> Task input

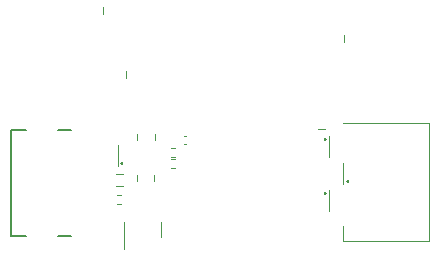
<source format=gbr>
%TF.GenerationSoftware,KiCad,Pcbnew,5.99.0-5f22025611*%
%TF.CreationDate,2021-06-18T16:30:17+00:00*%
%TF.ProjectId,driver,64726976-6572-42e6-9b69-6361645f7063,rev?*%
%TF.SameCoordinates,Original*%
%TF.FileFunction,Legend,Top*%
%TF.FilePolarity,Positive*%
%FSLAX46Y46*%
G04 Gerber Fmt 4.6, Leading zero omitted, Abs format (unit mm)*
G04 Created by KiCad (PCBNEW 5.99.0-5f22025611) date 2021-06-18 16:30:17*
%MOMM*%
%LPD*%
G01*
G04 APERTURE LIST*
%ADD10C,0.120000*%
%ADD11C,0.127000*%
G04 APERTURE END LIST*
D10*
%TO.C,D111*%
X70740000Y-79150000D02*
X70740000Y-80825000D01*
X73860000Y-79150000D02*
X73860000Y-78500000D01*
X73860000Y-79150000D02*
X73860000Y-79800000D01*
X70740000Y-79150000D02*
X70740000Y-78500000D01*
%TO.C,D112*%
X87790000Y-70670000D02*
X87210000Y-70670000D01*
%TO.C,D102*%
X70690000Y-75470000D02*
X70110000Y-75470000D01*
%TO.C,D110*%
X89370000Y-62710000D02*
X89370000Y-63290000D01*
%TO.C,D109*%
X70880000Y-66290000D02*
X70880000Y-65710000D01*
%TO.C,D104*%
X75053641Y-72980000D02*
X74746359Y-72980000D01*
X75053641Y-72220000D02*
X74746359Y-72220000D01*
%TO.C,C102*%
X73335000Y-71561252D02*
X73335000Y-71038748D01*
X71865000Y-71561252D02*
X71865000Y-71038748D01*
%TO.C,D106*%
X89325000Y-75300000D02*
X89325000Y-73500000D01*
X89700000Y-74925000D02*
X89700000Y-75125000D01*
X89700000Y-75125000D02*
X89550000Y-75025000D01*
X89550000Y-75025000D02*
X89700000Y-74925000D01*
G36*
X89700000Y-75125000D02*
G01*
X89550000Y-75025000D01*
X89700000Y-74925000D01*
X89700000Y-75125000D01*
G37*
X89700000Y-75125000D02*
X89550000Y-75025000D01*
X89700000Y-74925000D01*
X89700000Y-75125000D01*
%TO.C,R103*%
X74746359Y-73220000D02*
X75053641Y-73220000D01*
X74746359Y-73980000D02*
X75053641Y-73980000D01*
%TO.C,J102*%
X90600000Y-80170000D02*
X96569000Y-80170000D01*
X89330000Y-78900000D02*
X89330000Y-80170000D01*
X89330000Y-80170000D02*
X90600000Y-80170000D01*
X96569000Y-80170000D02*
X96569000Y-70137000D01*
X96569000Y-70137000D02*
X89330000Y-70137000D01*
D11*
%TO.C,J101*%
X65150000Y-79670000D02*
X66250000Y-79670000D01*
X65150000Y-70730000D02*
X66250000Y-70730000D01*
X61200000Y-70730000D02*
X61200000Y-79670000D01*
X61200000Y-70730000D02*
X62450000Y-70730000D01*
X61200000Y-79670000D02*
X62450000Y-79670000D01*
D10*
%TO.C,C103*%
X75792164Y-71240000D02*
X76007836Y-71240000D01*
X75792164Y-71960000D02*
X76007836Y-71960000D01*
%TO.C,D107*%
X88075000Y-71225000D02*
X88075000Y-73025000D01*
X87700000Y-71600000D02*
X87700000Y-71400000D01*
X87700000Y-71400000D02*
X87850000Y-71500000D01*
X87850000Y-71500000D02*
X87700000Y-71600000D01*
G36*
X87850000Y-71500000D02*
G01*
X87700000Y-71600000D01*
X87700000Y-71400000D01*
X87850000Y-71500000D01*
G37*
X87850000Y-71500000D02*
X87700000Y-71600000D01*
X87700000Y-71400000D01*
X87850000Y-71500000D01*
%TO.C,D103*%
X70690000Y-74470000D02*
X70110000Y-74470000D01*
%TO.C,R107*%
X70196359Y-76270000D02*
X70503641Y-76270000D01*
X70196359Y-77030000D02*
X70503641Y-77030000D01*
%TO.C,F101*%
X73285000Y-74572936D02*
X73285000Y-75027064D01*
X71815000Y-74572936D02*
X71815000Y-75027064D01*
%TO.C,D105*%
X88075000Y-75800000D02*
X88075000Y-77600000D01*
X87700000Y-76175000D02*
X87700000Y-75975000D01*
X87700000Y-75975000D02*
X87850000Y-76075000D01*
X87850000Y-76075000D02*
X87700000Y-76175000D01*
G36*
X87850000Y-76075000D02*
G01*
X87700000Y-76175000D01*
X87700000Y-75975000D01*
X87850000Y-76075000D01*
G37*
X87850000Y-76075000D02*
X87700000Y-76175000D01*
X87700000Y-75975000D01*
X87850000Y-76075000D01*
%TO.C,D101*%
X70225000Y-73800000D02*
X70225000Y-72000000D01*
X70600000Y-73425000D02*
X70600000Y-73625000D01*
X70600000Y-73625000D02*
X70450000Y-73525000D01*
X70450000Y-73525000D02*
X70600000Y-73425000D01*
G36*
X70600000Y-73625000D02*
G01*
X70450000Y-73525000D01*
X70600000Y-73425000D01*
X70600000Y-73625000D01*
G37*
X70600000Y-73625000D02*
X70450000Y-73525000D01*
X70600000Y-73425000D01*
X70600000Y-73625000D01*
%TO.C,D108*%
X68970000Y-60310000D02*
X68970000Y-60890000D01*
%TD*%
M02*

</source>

--

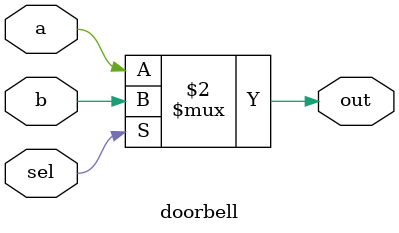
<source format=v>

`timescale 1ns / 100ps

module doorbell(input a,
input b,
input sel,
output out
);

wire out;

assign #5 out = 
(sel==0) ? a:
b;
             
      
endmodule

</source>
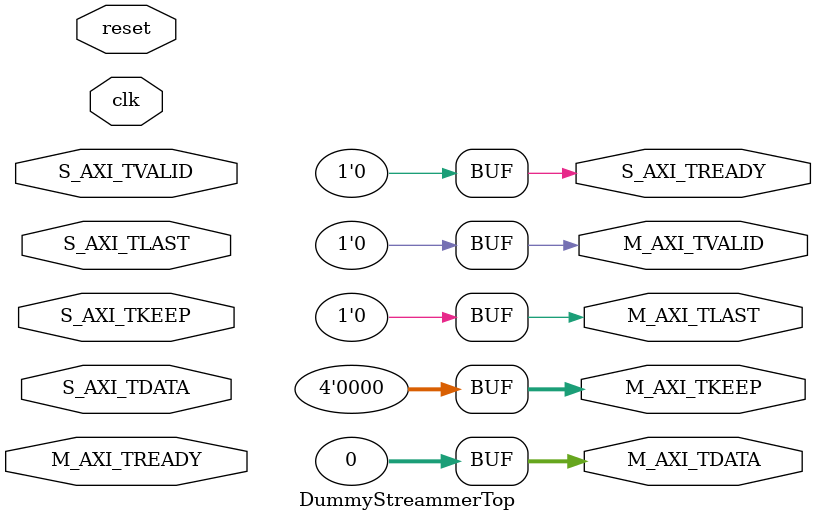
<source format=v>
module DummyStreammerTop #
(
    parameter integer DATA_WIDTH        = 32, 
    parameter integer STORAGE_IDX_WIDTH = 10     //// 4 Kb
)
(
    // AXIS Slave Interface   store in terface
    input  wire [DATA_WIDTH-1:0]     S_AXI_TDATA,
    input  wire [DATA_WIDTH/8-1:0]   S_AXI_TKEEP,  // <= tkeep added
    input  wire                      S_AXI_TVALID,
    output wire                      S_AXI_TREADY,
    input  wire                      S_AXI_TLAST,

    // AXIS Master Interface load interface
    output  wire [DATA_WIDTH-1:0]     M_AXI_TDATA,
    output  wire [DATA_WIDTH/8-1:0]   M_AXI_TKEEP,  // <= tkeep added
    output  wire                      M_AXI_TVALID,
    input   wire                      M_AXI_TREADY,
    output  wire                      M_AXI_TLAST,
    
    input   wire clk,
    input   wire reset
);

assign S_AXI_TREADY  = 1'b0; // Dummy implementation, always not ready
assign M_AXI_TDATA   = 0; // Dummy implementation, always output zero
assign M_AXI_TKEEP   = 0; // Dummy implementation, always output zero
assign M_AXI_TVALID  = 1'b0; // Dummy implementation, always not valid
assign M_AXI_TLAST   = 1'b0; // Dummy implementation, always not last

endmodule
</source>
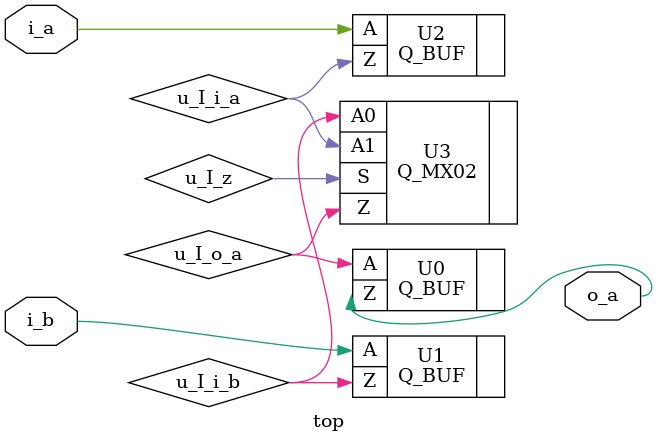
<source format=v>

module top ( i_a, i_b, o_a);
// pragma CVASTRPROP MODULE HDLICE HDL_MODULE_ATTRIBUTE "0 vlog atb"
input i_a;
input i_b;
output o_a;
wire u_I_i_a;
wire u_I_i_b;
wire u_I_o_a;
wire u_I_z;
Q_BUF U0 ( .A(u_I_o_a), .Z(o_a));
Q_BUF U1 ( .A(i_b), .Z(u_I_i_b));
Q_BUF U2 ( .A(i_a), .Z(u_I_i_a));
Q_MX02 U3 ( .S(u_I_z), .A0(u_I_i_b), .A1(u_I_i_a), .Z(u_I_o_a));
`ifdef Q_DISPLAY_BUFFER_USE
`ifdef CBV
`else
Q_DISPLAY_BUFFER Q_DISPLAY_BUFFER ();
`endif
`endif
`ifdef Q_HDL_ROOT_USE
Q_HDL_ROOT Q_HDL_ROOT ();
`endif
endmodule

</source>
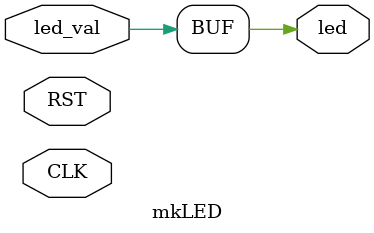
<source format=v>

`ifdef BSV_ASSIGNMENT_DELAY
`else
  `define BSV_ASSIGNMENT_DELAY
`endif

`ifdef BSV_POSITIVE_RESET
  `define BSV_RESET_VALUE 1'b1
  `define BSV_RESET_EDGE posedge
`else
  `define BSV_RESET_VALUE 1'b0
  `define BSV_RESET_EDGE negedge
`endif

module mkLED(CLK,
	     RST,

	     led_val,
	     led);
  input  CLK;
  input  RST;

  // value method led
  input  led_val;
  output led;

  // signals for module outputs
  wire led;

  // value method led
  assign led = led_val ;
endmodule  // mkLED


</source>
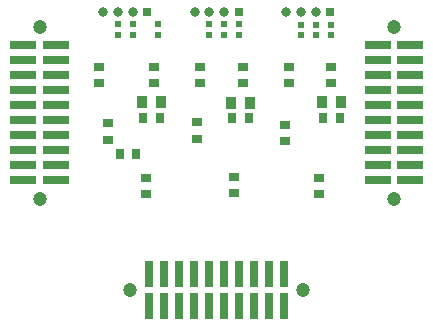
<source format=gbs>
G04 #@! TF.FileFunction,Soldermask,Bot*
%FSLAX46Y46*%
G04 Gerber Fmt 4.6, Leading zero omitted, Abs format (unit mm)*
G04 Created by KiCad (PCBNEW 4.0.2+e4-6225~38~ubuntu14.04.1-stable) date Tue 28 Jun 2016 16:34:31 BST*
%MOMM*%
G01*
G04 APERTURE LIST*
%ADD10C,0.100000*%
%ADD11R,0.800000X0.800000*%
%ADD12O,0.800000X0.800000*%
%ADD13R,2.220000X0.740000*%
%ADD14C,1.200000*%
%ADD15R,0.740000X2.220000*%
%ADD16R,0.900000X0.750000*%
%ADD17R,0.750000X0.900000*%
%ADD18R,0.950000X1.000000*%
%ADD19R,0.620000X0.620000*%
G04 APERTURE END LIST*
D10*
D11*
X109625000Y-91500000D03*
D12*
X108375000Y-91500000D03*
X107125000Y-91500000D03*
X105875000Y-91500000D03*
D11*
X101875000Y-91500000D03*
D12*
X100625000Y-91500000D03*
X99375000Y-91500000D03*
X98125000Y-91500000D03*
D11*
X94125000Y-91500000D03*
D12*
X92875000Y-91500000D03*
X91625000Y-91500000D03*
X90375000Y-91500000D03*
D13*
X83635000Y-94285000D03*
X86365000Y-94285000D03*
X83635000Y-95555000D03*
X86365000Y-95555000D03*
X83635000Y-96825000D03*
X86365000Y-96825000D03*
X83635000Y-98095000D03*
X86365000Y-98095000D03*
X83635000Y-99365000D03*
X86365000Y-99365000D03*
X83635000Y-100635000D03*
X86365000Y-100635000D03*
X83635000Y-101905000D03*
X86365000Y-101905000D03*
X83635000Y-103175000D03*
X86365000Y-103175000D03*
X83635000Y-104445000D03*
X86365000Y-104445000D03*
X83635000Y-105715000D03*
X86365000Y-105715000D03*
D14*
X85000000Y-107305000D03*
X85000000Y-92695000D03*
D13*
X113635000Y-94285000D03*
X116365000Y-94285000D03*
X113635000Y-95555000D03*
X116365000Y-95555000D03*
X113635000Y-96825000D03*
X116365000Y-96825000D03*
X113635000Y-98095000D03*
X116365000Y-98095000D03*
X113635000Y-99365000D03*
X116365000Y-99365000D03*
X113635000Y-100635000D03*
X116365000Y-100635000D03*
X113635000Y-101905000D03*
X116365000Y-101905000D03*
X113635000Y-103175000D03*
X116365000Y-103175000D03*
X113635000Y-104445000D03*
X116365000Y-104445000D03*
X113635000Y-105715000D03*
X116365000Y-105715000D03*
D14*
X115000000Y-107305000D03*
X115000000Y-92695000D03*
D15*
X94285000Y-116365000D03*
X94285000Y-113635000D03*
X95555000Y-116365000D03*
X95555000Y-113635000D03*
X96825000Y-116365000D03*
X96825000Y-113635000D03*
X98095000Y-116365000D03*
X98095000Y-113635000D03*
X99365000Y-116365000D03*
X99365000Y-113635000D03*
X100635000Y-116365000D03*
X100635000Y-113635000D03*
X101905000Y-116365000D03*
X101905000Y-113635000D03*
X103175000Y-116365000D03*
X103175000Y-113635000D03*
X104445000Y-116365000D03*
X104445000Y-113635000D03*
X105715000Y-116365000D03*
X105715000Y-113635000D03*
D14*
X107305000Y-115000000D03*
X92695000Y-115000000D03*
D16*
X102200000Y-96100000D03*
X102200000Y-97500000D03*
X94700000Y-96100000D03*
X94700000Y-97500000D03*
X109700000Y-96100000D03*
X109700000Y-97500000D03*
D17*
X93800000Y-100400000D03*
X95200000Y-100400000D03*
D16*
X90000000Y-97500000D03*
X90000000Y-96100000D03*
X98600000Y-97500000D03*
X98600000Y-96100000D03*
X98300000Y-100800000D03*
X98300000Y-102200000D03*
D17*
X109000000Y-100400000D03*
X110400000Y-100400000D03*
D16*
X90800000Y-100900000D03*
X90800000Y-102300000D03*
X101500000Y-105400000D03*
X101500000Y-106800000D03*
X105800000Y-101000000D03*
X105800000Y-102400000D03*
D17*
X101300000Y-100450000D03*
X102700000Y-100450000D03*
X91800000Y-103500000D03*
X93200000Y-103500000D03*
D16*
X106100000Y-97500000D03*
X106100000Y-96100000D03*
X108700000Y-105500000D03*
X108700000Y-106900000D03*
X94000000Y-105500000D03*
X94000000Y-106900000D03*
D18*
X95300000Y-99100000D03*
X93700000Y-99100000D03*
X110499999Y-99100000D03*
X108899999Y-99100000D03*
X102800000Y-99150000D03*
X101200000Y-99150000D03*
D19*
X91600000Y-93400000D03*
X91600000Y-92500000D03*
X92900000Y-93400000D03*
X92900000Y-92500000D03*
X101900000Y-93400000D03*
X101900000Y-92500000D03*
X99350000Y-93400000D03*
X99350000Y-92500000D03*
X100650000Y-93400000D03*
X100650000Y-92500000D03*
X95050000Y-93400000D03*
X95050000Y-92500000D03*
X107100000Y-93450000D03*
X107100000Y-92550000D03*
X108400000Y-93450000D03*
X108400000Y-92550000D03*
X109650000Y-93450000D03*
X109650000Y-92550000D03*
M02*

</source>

...

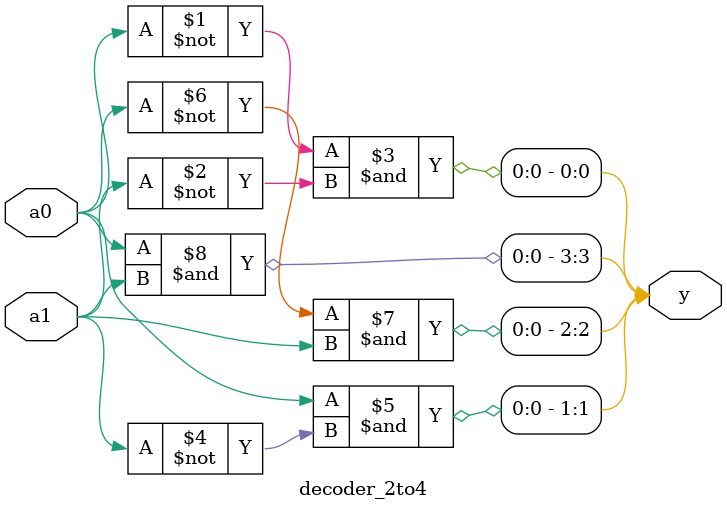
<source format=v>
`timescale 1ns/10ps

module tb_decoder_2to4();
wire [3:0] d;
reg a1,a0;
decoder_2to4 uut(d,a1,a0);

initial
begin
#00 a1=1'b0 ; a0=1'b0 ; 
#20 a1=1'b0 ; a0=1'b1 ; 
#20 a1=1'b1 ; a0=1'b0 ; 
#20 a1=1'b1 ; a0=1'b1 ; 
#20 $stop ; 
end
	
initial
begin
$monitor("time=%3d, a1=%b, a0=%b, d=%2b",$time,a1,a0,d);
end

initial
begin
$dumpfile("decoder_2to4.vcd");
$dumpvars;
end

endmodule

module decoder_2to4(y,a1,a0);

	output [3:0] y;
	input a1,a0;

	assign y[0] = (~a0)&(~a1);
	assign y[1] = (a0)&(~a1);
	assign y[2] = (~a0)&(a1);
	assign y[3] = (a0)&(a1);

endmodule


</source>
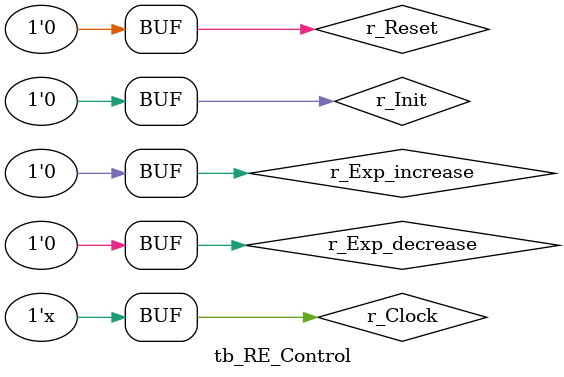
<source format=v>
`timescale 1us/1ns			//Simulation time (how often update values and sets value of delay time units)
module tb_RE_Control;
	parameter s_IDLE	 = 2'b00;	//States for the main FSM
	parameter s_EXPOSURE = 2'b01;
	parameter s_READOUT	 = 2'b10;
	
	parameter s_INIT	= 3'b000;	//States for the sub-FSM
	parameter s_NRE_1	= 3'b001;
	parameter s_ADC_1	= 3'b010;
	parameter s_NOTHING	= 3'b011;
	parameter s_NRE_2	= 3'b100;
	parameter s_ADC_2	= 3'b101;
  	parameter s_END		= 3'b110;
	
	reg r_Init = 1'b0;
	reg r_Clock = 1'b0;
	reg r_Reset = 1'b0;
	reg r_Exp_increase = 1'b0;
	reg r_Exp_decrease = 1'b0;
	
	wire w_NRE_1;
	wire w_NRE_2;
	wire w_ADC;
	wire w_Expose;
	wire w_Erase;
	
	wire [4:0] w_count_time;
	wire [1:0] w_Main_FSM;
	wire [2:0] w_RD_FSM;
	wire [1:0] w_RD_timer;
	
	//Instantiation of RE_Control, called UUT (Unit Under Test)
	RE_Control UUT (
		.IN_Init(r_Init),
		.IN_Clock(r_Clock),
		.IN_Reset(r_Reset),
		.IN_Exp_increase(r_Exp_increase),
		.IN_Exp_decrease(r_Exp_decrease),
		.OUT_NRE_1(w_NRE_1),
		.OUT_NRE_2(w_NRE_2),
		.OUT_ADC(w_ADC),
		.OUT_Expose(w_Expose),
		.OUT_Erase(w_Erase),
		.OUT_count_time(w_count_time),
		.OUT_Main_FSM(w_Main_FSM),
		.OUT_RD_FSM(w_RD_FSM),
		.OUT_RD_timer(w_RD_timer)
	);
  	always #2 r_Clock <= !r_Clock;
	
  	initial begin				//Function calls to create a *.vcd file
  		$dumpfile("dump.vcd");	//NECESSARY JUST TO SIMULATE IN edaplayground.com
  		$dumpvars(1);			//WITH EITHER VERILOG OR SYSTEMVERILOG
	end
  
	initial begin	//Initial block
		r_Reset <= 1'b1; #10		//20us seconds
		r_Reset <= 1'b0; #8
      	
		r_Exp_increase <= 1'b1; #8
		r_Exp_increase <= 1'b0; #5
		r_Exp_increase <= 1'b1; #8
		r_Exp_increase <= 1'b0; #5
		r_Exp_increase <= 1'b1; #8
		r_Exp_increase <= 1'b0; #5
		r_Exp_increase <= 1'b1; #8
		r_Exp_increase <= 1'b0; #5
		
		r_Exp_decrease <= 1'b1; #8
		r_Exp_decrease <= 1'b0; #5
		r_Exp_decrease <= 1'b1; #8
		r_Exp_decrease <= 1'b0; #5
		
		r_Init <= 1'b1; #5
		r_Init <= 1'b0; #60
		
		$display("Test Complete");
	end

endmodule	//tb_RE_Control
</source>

> Work required
Within the listing, how many lines include the string "KiCad"? Supply the number and no further words.

> Expected answer
3